-------- INPUT DATA

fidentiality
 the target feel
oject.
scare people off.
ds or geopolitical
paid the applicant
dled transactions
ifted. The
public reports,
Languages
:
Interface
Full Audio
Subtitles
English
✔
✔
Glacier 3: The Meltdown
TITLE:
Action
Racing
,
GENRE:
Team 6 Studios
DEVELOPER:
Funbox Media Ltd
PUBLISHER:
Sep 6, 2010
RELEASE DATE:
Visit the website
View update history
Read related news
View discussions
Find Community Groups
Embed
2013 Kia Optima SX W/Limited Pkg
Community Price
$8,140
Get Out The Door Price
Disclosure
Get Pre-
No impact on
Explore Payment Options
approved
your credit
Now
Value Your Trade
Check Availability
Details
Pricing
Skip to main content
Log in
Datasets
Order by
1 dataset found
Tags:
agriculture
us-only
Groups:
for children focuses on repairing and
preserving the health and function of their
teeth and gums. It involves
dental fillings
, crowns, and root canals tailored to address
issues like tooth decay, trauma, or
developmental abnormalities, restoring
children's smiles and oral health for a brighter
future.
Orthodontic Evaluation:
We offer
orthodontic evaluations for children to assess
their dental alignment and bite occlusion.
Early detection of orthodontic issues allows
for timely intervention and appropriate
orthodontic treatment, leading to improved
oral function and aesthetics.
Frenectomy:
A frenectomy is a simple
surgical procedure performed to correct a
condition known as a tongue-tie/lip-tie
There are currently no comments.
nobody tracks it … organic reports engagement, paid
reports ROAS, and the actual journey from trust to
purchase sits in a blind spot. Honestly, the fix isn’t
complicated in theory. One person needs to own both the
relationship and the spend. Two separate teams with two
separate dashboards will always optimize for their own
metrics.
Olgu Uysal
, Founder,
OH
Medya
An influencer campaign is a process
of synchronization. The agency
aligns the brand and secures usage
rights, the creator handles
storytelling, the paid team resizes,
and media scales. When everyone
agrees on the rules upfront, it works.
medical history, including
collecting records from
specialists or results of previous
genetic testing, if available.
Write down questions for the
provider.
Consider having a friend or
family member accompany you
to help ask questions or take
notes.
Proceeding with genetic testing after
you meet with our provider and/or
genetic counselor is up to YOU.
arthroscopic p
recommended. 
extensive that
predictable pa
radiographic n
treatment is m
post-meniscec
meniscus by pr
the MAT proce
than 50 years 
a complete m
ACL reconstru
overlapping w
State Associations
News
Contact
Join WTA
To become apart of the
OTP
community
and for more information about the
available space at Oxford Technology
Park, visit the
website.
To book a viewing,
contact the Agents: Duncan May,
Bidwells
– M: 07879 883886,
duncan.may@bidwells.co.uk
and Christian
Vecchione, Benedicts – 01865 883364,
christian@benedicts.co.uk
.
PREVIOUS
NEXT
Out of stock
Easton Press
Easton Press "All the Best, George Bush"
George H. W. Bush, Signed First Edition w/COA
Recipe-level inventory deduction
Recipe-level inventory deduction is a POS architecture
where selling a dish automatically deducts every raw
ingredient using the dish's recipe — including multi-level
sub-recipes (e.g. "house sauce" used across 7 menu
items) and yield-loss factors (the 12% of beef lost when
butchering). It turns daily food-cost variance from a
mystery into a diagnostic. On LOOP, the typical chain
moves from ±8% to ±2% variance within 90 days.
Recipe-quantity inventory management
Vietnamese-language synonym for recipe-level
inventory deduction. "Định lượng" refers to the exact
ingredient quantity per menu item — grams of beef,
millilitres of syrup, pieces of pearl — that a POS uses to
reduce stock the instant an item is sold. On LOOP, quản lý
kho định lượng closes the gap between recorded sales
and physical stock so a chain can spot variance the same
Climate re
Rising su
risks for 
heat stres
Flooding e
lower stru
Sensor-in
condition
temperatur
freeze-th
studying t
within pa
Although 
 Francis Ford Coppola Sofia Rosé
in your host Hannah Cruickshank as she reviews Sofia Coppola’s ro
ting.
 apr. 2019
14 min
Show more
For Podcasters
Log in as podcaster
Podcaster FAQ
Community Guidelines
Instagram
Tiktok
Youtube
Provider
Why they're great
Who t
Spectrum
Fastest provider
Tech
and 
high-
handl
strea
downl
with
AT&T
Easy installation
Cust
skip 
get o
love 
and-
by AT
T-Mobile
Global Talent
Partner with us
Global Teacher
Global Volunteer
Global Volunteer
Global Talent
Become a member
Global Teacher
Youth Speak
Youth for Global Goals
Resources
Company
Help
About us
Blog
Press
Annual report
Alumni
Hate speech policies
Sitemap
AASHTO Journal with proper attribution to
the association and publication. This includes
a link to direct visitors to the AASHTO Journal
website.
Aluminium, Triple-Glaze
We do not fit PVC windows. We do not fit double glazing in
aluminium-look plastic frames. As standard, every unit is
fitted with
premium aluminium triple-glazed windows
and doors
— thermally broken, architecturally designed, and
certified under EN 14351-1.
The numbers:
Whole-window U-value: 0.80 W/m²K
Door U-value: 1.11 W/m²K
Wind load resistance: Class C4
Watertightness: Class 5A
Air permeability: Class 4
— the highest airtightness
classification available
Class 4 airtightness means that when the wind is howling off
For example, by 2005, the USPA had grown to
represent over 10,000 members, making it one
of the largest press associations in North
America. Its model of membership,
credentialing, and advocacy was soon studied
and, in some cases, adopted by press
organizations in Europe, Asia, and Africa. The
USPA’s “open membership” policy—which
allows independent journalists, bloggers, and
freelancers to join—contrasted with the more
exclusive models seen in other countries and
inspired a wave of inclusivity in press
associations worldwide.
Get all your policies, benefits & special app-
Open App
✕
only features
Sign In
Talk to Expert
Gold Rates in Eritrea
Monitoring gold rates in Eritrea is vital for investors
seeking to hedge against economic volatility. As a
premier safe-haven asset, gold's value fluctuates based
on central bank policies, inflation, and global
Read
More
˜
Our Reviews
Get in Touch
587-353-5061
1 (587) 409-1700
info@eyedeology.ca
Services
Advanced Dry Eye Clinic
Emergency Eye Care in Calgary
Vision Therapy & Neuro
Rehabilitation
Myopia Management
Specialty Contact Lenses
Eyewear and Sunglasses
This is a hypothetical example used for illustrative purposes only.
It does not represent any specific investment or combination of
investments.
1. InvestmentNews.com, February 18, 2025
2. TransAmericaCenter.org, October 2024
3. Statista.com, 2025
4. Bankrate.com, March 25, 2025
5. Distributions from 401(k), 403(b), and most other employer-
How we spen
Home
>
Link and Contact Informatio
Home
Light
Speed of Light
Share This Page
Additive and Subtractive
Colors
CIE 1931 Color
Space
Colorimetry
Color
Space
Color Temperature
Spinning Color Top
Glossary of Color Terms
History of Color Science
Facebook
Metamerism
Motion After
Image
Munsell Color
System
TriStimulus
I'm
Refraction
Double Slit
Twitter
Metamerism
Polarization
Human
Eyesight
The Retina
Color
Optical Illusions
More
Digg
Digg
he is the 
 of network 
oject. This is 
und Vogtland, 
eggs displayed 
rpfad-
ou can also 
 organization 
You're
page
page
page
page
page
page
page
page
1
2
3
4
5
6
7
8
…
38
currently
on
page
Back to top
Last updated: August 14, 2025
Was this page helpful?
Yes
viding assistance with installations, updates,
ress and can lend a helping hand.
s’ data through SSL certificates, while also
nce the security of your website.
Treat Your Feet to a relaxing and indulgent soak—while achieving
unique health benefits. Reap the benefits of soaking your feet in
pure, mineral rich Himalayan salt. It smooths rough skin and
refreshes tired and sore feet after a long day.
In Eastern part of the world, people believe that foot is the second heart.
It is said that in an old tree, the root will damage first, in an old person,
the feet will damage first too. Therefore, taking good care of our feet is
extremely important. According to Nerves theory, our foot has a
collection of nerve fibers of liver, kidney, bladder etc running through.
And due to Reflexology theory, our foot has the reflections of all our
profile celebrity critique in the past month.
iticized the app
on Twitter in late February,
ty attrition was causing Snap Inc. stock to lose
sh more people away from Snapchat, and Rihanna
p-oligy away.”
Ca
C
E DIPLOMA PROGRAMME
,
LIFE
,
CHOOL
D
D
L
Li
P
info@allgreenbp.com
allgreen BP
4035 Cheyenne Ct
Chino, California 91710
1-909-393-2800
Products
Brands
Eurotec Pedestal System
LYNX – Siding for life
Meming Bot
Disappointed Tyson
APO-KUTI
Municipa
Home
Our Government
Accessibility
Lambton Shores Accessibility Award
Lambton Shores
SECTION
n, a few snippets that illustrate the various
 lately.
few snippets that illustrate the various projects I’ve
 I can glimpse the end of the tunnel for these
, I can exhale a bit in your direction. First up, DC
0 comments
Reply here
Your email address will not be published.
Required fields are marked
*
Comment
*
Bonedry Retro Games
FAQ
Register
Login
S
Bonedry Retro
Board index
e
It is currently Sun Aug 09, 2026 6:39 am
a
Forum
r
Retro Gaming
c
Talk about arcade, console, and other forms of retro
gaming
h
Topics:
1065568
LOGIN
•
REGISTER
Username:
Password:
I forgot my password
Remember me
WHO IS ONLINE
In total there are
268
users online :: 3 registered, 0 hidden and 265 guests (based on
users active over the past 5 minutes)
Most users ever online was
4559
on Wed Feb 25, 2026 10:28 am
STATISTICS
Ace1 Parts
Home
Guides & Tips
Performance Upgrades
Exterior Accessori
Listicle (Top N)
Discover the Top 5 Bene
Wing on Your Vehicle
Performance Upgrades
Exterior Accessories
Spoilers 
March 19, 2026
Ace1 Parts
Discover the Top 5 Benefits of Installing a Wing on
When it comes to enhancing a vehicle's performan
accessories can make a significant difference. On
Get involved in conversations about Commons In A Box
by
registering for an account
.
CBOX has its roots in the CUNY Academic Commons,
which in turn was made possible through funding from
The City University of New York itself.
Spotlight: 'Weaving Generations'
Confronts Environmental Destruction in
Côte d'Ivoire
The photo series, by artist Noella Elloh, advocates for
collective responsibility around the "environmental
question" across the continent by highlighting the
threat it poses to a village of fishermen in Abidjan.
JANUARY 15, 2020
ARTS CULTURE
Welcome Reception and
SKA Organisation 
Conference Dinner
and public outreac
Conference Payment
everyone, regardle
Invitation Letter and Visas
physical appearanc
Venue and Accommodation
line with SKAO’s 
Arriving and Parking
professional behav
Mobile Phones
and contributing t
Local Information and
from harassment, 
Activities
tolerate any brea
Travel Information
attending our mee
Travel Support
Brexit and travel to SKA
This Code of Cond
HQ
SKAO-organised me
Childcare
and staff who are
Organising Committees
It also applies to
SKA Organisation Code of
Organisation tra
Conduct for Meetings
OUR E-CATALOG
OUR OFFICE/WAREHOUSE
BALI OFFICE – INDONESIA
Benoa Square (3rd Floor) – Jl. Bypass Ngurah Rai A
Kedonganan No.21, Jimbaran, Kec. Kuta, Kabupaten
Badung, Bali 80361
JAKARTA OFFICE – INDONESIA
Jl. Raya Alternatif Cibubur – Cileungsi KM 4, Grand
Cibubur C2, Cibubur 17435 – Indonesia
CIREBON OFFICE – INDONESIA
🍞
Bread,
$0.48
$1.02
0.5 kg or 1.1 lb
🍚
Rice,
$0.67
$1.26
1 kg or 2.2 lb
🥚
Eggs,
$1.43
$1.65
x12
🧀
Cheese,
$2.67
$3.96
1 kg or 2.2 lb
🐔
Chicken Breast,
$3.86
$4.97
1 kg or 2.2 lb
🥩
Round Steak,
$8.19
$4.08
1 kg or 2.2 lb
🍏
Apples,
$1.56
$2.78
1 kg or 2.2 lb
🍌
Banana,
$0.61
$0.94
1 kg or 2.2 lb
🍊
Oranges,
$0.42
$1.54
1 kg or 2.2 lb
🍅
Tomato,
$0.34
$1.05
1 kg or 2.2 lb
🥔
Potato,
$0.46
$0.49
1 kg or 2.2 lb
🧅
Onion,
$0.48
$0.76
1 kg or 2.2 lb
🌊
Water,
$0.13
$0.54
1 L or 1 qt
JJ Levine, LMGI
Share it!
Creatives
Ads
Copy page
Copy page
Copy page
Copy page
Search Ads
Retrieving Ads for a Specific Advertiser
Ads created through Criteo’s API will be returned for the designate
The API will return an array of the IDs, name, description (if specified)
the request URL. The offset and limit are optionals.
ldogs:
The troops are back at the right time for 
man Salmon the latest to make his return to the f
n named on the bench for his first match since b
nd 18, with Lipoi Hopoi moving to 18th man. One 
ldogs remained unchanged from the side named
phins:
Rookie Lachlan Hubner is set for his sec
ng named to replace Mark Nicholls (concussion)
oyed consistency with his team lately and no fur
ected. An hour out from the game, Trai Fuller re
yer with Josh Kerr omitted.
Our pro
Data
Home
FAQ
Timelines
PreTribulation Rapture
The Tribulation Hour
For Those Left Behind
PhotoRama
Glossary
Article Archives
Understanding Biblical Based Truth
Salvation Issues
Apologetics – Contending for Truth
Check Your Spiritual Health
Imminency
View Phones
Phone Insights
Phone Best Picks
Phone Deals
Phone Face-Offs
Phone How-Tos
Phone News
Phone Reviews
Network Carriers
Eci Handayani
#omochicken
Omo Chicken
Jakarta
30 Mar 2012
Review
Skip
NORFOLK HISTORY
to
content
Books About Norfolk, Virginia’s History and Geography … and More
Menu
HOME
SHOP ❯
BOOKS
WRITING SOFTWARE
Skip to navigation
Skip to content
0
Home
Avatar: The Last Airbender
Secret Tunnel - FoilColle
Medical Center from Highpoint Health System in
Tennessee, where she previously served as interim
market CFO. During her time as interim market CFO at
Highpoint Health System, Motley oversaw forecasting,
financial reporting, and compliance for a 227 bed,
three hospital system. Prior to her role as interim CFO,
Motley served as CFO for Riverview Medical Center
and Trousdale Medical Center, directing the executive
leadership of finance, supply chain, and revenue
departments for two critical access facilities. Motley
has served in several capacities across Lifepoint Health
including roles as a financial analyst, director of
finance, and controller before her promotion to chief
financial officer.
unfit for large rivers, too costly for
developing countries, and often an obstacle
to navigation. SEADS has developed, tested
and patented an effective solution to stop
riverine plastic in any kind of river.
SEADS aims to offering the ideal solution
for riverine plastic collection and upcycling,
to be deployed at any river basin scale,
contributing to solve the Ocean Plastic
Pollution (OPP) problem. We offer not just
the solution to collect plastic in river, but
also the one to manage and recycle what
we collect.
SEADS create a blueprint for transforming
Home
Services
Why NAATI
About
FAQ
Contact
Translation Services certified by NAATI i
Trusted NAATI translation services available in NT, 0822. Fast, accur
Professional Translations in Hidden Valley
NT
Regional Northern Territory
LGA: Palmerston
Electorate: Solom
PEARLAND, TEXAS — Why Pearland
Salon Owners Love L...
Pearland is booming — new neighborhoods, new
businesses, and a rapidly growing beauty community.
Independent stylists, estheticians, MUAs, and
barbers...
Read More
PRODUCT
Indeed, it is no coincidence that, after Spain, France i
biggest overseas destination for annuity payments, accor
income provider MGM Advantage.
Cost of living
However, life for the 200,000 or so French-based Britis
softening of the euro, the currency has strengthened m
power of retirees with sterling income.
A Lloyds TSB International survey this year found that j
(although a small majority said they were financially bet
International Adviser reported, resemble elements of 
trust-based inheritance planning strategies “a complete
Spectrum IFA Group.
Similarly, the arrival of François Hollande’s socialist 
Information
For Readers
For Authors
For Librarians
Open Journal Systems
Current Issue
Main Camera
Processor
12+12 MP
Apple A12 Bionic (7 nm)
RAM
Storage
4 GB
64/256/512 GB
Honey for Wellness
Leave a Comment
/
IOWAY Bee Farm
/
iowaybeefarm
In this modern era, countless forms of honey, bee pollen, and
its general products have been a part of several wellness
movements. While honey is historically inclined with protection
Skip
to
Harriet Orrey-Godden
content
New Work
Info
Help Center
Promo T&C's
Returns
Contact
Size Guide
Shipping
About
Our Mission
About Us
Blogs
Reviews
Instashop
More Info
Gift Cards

----------------

§ WORK ITEM:
Write the lines again exactly, from the first line of the material above to the line that includes "Sep 6, 2010", both included. Leave out all the rest.

§ RESPONSE BOX:
fidentiality
 the target feel
oject.
scare people off.
ds or geopolitical
paid the applicant
dled transactions
ifted. The
public reports,
Languages
:
Interface
Full Audio
Subtitles
English
✔
✔
Glacier 3: The Meltdown
TITLE:
Action
Racing
,
GENRE:
Team 6 Studios
DEVELOPER:
Funbox Media Ltd
PUBLISHER:
Sep 6, 2010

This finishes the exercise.